### 本文
▽
1 Aさん(死亡当時51歳)は、大学の工学部を卒業と同時に、空調設備会社に技術職として入社し、26年間勤務してきました。突貫工事のために泊まり込みや休日出勤も多くありましたが、仕事にも会社にも誇りを持ち、家族にもよく会社の歴史について話したりしていました。家族思いで、両親や子どもたちのこともいつも気にかけていました。
2 2018年4月から中部地方の営業所で作業所長として勤務し、単身赴任をしていましたが、同年12月以降、取引先(元請会社)から2度にわたりクレームを受けたことから、2019年5月に現場所長を交代することになり、同年11月にはさらに別の部署への異動が決まりました。そのため、担当していた工事の立ち上げや、クレーム対応を含む引継ぎ業務が集中した結果時間外労働時間が激増し(発症前1か月253時間、同2か月141時間)、連続勤務37日間という異常な状況となりました。そこに、担当していたクレーム対応工事の期限を徒過してしまうミスが発生してしまったことから、2019年12月末ころうつ病エピソードを発症し、大晦日の日に自死してしまったのです。
3 2019年8月ころから、妻のBさんにAさんから電話がかかってくることが増え、「仕事を辞めたい」「自分には能力がない」と言うようになりました。Bさんは、「大阪に帰っておいで。会社辞めてもいいやん」と言いましたが、「そうしたいけどそんなことはできない」との返事でした。12月27日の夜の電話で、「仕事で失敗した。年末年始で大阪に帰る予定だったが仕事でトラブルがあり帰れない」「もうキャパオーバー」「うつの診断をもらったら、会社に行かなくていいかな」と話したのが、Aさんとの最後の会話でした。その後連絡が取れなくなり、2020年の元日、社宅であるマンションの自室で自死しているのが発見されました。
△
### 課題内容
上の本文のうち、「3 2019年8月ころから、」で始まり「しているのが発見されました。」で終わる部分を、両端の語句も含めて一字一句違えずに引用してください。

(抽出された記録)
▽
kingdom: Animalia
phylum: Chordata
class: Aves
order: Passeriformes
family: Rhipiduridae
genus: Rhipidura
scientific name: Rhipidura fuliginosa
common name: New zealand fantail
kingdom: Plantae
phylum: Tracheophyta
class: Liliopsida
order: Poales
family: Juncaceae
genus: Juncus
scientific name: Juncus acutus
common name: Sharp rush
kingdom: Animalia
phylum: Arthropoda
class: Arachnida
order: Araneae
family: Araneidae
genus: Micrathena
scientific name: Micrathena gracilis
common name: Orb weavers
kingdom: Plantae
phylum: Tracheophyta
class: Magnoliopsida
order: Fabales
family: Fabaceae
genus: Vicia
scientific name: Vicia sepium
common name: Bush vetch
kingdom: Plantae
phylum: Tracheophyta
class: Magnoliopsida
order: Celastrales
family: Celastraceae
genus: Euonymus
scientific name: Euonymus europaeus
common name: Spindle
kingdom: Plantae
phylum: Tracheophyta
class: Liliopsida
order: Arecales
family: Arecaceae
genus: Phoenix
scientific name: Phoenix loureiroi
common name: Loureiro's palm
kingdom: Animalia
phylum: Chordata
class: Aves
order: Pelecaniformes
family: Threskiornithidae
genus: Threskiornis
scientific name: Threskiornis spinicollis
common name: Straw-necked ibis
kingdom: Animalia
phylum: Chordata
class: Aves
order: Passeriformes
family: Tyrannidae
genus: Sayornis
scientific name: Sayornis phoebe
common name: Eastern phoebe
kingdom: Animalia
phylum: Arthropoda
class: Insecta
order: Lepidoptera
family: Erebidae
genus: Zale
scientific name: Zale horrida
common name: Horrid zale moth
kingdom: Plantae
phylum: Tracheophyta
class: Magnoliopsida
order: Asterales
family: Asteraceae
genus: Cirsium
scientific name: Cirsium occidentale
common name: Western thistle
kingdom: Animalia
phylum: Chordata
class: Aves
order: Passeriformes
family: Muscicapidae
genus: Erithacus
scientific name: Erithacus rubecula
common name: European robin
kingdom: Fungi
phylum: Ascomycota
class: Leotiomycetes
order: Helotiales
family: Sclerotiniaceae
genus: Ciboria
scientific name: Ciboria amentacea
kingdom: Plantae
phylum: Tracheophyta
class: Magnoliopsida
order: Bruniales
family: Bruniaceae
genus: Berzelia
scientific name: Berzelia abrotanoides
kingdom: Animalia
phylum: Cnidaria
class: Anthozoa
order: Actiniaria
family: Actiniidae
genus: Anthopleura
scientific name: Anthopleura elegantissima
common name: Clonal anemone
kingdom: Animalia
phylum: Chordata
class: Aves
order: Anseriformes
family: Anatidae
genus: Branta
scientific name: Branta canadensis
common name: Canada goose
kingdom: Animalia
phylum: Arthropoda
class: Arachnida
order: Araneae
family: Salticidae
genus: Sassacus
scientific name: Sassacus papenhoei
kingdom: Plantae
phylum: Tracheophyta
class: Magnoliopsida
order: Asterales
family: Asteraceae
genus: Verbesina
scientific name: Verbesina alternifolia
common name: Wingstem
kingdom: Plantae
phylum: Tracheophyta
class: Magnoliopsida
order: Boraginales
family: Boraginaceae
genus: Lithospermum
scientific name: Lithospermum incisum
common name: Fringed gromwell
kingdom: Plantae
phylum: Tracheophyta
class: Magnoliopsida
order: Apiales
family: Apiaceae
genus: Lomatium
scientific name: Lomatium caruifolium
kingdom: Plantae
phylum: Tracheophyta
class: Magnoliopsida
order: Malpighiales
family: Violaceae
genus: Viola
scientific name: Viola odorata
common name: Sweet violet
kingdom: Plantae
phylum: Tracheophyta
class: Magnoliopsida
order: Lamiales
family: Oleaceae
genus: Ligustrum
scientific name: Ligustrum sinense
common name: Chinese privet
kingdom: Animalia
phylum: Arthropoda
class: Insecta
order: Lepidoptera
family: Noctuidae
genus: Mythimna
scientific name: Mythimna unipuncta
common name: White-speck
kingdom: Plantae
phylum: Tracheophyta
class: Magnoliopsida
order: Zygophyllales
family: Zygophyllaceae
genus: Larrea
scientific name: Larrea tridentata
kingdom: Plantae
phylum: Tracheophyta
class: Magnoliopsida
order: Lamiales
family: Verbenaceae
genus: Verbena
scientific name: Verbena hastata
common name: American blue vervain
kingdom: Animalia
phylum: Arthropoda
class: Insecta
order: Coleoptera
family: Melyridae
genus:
△
### 回答
3 2019年8月ころから、妻のBさんにAさんから電話がかかってくることが増え、「仕事を辞めたい」「自分には能力がない」と言うようになりました。Bさんは、「大阪に帰っておいで。会社辞めてもいいやん」と言いましたが、「そうしたいけどそんなことはできない」との返事でした。12月27日の夜の電話で、「仕事で失敗した。年末年始で大阪に帰る予定だったが仕事でトラブルがあり帰れない」「もうキャパオーバー」「うつの診断をもらったら、会社に行かなくていいかな」と話したのが、Aさんとの最後の会話でした。その後連絡が取れなくなり、2020年の元日、社宅であるマンションの自室で自死しているのが発見されました。